The government is optimistic on the sale of Air India despite prospective Indian airline bidders apparently withdrawing one after the other from the race.
It appears that at least four international carriers — British Airways, Lufthansa, Etihad and Singapore Airlines (SIA) — are interested in the stake sale. All these foreign carriers are scouting for an Indian partner that meets the net worth criterion since the majority holding needs to be with an Indian player.
Emirates has not yet evinced any interest, according to sources. As the sources see it, the “constraint, as of now, is the Indian partner, not of a foreign investor”. How many players eventually bid will depend more on the appetite of Indian businesses to come in than the problem of finding a foreign airline partner. As of now, the date for submitting expressions of interest remains May 14.
In a further twist to the tale, sources said Etihad was looking at a partner other than Jet Airways to jointly bid for the carrier. Etihad, according to these sources, is both looking at withdrawing its existing 24 per cent stake from Jet and is also scouting for a new partner — that need not be an airline — to see whether it can bid jointly for Air India.
They claim Etihad is in touch with Reliance ADAG, Tatas and SpiceJet. Of the Indian players, only SpiceJet is being looked at as a serious possibility as the majority partner. IndiGo has withdrawn from the race in its present form and Jet, too, has said that it would not be bidding on current terms.
Contrary to recent news reports, these sources said that the Tatas not being keen was “incorrect” and that there was a very real possibility of the Tatas coming forward. What was less clear was whether it would be through Vistara and SIA or some other partner. A source close to the process said that currently all options are up in the air and everyone is scouting for the right partner.
Indian players are citing the high debt burden and clauses to protect employees as onerous, but official sources argue that this is not true. The exact debt had been worked out keeping the company’s assets in mind. The debt is around Rs 246 billion and is equal to the assets of the company and that was the basis on which the debt left on the books was ascertained.
As of now, Air India’s aircraft are valued at Rs 210 billion, in addition there is the 100 per cent investment of Air India Express and 50 per cent of AI-SATS — the latter two being estimated at anywhere between Rs 100 billion and Rs 120 billion. The current liability, Rs 88.16 billion, sources explained, is “normal” in the airline business.

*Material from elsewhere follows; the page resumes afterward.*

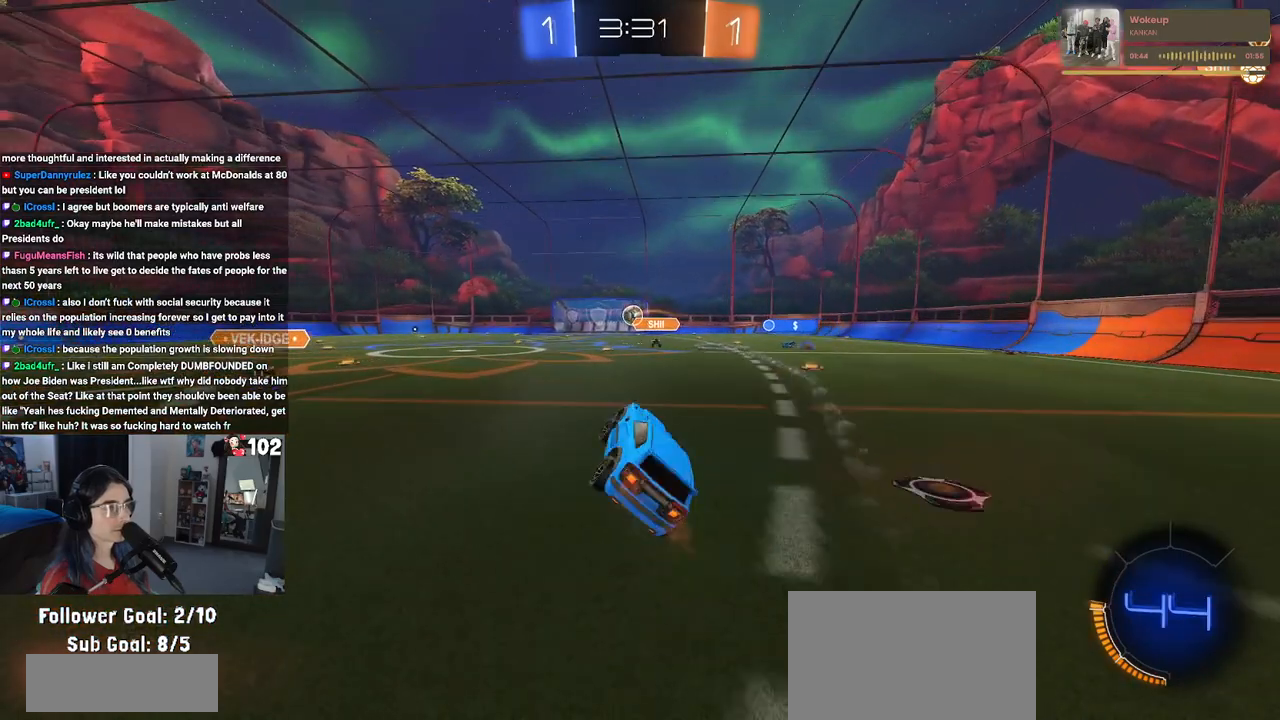
{"buttons": ["R2"], "left_stick": "center", "right_stick": "center", "events": [[33, "left_stick", "center"]]}
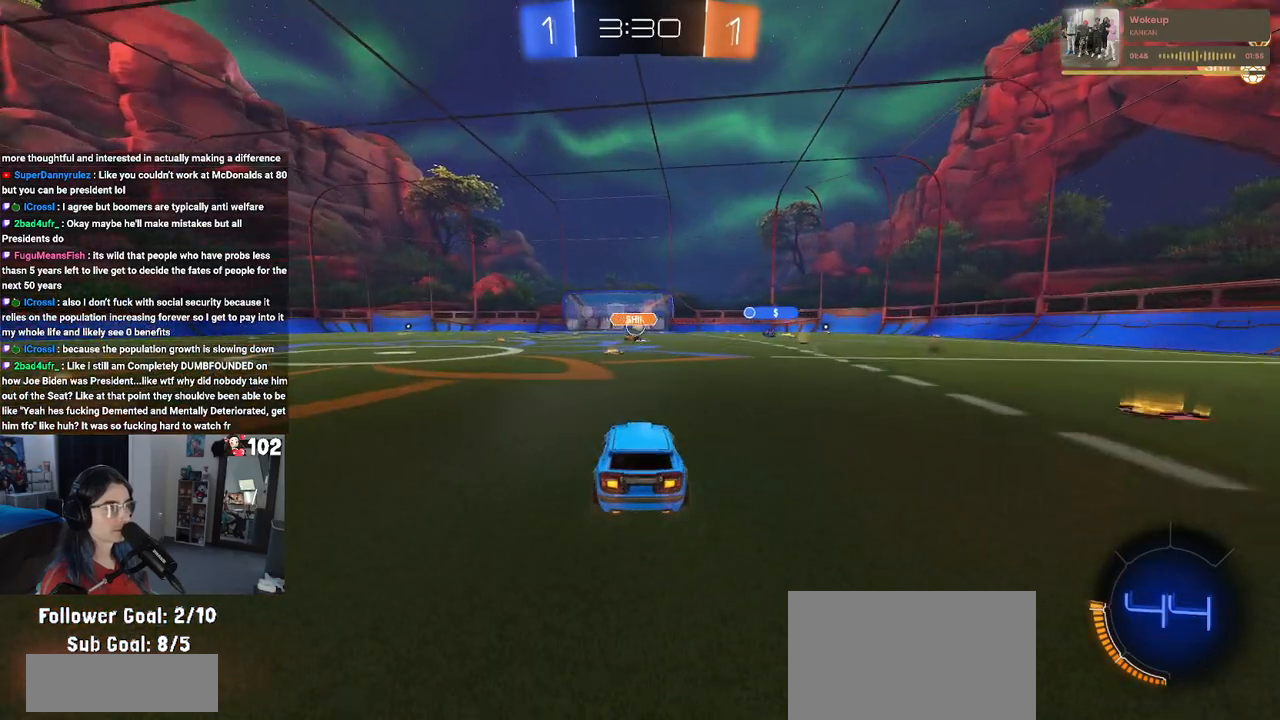
{"buttons": [], "left_stick": "center", "right_stick": "center", "events": [[100, "left_stick", "left"], [333, "left_stick", "center"], [367, "R2", "up"]]}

As far as the employees clause goes, there is only a one-year lock-in period, post which the government has adopted the same approach as it has for every other disinvestment. After the first year, the new owner is free to offer voluntary retirement to employees. This, they argue, will not amount to as high a number since the average age of Air India employees is just below 50 and a large proportion are in the ages of 54-55 so they need to be paid for only 3-4 years since the retirement age is 58.
“It will not be a massive expense for the new owner to reduce manpower,” said another source, adding that the government was following the normal procedure for dealing with employees of a public sector company that it is looking to disinvest. No special dispensations of any kind were being considered for Air India employees.
A sale is the only way forward, as the daily outgo for the government is currently Rs 100-150 million on the airline, a massive drain on its resources. Faced with that, what kind of pricing would make the government happy? E&Y — the consultant for the exercise — is to come up with a number on valuation. But this is not expected anytime soon as this is the second stage and the process may take 4-5 months.